» **GIVEN TASK**: Repeat the local labor markets passage word for word, starting with "RDP 2021-09: Is" and going on through "little cross-regional variation.".

» **DOCUMENT TEXT**:
◇ ◇ ◇ ◇ ◇

RDP 2021-09: Is the Phillips Curve Still a Curve? Evidence from the Regions 4. Data

4.1 Local labour markets

We assume that Australia can be carved up into a number of distinct local labour markets. Theory tends to define local labour markets as geographic areas with similar wages, unemployment rates and housing costs, along with strong commuting links within the area (Moretti 2011). The challenge is to translate this notion into classifications suitable for empirical analysis. As mentioned earlier, one option would be to use states to represent local labour markets as is often done in the US literature. However, as there are only eight states and territories in Australia this would leave us with little cross-regional variation.

Another option would be to use the ABS ‘Statistical Area’ classifications to represent local labour markets. However, these classifications have a number of drawbacks. Namely, ‘Statistical Area Level 4’ regions (SA4s), although designed to represent local labour markets, have a minimum population limit (100,000 people) that can result in several distinct labour markets being grouped together, particularly outside of the major cities. At the other end of the spectrum, ‘Statistical Area Level 2’ regions (SA2s) (the smallest areas for which data on wages and unemployment are available) are so small (roughly 3,000 to 25,000 people) that people in cities are likely to live in a different SA2 to the one in which they work. This inter-regional commuting would muddy our analysis.

This suggests that an optimal classification of local labour markets is some combination of SA2s (in regional areas) and SA4s (in major cities).[25] Rather than simply classifying local labour markets based on whether they are located in major cities or regional areas, we apply a cluster analysis algorithm to data on intra-regional commuting patterns from the Census to group together SA2s with the strongest commuting ties. This approach is similar to the ‘commuting zones’ commonly used in US research dealing with local labour markets. Our approach provides more than three times the number of distinct labour markets than SA4s, without compromising on the notion that local labour markets should have a high degree of overlap between where people live and where they work. We end up with 291 local labour markets covering the entire continent. Our approach is described in Appendix B.

◇ ◇ ◇ ◇ ◇

» **DATASET**:
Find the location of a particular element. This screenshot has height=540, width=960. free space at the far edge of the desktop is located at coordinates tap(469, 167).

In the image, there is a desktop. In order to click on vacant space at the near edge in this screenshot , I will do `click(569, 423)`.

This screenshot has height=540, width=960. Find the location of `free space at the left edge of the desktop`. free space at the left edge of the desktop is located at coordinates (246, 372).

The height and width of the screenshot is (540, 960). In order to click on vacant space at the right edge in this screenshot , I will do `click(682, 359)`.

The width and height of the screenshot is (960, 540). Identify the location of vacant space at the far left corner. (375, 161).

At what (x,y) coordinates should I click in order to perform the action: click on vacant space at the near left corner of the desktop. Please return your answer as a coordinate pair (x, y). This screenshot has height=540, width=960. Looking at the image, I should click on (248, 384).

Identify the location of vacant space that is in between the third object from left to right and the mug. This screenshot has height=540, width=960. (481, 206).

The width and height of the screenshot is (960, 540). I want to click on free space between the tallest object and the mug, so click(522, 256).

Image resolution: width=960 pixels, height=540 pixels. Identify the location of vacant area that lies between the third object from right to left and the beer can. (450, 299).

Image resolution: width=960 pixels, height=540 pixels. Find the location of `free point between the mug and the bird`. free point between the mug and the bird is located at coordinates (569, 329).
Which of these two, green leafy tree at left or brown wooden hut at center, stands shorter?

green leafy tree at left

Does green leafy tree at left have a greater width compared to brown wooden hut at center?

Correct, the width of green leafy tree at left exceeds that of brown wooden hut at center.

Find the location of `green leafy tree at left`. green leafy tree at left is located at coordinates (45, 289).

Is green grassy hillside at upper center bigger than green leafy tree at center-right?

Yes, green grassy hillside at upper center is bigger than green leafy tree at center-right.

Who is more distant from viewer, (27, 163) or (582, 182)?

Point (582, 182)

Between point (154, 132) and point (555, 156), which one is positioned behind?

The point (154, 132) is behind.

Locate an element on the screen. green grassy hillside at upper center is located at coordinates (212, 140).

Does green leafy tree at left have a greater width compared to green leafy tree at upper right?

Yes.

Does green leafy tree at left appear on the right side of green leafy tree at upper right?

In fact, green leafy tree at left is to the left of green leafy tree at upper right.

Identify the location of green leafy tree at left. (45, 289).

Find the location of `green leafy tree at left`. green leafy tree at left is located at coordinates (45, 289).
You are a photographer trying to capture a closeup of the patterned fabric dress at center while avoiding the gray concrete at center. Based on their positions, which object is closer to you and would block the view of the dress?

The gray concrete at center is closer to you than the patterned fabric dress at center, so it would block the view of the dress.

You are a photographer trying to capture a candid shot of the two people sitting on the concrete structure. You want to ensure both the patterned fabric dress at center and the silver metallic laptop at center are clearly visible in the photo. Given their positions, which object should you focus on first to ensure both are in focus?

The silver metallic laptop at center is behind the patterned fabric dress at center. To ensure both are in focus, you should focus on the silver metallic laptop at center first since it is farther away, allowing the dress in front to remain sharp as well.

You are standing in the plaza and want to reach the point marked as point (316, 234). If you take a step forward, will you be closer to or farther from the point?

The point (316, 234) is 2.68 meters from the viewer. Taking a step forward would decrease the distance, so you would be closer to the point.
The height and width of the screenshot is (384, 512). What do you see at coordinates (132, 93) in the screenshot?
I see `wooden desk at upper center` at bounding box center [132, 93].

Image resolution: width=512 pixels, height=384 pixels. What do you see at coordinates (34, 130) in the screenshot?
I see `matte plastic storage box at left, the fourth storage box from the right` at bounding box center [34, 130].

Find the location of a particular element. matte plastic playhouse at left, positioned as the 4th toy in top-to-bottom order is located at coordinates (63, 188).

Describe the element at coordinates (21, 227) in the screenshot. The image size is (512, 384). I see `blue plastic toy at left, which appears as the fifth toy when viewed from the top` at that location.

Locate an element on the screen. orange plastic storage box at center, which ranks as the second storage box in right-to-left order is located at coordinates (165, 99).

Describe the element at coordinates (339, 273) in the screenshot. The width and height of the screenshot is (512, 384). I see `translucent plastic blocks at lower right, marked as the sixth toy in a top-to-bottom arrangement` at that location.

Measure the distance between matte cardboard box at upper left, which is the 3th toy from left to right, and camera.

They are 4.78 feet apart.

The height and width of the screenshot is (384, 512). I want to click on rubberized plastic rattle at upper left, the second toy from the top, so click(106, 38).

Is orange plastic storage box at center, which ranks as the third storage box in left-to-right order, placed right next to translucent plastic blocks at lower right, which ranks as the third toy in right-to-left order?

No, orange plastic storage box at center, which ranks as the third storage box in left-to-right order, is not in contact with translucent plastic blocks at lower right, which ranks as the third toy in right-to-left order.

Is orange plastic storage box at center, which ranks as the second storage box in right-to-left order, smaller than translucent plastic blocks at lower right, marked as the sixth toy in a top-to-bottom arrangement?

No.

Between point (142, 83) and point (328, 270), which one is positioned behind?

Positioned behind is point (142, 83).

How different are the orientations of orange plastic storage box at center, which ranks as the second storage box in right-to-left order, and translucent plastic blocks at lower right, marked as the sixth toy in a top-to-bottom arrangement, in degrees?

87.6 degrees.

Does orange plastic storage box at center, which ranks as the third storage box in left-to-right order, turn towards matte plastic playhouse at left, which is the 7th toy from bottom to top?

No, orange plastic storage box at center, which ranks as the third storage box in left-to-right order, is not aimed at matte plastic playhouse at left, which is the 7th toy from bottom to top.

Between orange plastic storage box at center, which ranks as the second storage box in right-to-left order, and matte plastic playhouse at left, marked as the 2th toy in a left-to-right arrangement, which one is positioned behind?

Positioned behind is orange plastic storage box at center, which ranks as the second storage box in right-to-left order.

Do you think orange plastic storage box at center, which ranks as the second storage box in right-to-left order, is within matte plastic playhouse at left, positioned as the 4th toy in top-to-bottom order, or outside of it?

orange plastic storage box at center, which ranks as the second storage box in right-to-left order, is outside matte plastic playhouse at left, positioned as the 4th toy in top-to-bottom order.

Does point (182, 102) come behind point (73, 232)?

◇ ◇ ◇ ◇ ◇

» **RESULT**:
RDP 2021-09: Is the Phillips Curve Still a Curve? Evidence from the Regions 4. Data

4.1 Local labour markets

We assume that Australia can be carved up into a number of distinct local labour markets. Theory tends to define local labour markets as geographic areas with similar wages, unemployment rates and housing costs, along with strong commuting links within the area (Moretti 2011). The challenge is to translate this notion into classifications suitable for empirical analysis. As mentioned earlier, one option would be to use states to represent local labour markets as is often done in the US literature. However, as there are only eight states and territories in Australia this would leave us with little cross-regional variation.